Mme DURRIEU (France) – La Moldova, ce petit pays qui nous est cher, enclavé et amputé d’une partie de son territoire – la Transnistrie, gangrénée par la corruption –, à la recherche d’une stabilité intérieure sans jamais pour autant sombrer dans le chaos, a un positionnement à la fois géographique et stratégique important.

S’agissant des dernières élections, les partis pro-européens – le Parti démocrate et le Parti libéral-démocrate –, qui ont obtenu une majorité relative, 42 sièges sur 101, ont constitué une coalition ; celle-ci porte le nom de « Pour une Moldova européenne ». Le président du Parlement a été élu – il est membre du Parti démocrate –, ainsi que les deux vice-présidents – un communiste et un libéral-démocrate. La coalition a donc le soutien du Parti communiste sans que ce dernier fasse partie de la coalition et malgré le fait qu’il soit le perdant de cette élection. Le véritable gagnant étant le parti des socialistes pro-russes, qui a obtenu 20 % des suffrages et qui constitue donc l’opposition.


La question est de savoir si ce pays réussira, enfin, à changer sa Constitution, afin de pouvoir élire son Président de la République. A défaut, l’instabilité politique deviendrait chronique. Rien n’est gagné, mais nous devons noter des avancées intéressantes.

L’accord d’association, qui a été évoqué tout à l’heure et qui a été signé à Vilnius par la Moldova et la Géorgie – mais pas par l’Ukraine – est aujourd’hui ratifié par 12 pays. Ce partenariat choisi avec l’Union européenne n’exclut absolument pas les relations avec la Russie. Je dirais même, compte tenu de l’Histoire, que les relations avec ce puissant voisin vont de soi.

J’ai entendu notre collègue Zuiganov, membre du Conseil de l'Europe depuis un grand nombre d’années et secrétaire général du Parti communiste, qui a prononcé un mot essentiel : partenariat. Oui, quand allons-nous arriver à globaliser notre réflexion pour bien définir nos relations avec la Russie ? C’est essentiel.

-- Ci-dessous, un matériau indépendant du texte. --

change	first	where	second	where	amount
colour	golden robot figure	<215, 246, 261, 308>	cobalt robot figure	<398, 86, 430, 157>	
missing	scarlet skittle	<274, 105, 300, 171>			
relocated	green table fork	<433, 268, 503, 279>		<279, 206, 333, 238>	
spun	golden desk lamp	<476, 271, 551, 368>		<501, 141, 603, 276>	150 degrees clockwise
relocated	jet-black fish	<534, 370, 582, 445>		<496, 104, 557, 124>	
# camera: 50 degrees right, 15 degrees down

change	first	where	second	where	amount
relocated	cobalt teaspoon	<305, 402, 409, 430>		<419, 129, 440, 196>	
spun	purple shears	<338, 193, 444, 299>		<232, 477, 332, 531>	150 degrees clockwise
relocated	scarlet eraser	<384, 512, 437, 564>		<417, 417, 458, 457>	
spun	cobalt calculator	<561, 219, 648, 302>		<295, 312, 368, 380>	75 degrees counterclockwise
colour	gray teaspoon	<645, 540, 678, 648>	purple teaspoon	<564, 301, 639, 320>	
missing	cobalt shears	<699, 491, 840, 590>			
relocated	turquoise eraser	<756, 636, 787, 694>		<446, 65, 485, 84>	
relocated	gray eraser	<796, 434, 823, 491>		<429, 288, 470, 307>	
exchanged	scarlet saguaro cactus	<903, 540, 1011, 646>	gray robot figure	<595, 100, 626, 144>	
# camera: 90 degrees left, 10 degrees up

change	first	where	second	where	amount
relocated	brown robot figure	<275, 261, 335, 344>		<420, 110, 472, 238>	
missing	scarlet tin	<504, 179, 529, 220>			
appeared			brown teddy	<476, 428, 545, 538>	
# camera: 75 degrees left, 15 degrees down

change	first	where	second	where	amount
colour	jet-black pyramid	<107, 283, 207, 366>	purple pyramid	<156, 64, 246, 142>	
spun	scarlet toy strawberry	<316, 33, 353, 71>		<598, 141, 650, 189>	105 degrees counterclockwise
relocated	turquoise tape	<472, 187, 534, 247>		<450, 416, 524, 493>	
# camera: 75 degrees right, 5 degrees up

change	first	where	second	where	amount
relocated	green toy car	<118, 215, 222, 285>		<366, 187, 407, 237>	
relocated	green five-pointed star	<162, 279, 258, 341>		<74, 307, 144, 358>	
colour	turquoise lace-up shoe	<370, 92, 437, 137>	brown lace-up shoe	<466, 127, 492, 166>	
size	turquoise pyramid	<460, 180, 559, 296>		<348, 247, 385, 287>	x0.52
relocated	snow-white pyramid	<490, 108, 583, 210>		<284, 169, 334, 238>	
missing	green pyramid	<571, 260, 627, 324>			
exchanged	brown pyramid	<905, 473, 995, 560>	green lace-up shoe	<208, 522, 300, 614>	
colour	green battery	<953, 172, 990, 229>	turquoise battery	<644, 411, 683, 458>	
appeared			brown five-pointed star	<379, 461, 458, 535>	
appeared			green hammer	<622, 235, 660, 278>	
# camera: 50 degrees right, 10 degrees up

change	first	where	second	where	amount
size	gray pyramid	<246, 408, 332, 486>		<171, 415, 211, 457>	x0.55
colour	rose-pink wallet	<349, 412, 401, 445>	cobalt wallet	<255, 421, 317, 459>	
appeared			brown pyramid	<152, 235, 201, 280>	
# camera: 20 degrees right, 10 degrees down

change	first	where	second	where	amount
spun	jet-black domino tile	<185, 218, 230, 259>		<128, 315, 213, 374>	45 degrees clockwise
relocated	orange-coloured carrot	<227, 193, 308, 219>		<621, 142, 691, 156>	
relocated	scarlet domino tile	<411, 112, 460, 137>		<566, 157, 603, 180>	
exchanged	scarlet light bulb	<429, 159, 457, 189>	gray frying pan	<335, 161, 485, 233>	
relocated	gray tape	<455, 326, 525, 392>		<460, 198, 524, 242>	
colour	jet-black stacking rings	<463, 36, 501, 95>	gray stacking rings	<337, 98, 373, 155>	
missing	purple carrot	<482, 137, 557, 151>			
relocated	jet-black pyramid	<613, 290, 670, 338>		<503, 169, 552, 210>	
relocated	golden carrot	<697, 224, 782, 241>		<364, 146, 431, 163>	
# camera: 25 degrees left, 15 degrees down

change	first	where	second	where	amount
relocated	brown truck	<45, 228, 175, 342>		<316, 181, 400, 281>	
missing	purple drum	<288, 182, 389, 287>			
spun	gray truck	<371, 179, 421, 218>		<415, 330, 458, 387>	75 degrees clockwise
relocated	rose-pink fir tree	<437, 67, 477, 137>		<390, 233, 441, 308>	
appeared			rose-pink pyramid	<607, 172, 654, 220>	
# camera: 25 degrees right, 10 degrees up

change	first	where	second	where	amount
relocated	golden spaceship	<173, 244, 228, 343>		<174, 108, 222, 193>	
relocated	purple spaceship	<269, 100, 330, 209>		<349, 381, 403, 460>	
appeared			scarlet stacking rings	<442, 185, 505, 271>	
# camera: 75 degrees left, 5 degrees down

La Transnistrie, c’était il y a 20 ans, la Géorgie, une dizaine d’années, la Crimée, ce n’est pas vieux, Donetsk, c’était avant-hier, Marioupol, aujourd’hui… attention, Odessa n’est pas loin, la Gagaouzie non plus. Oui, il faut un partenariat avec la Russie.

Et si vous me demandez si les Moldoves ont peur, je vous répondrai que oui, les Moldoves ont peur. Donc incluons tout cela dans notre débat de demain : partenariat avec la Russie dans une redéfinition globale de nos relations.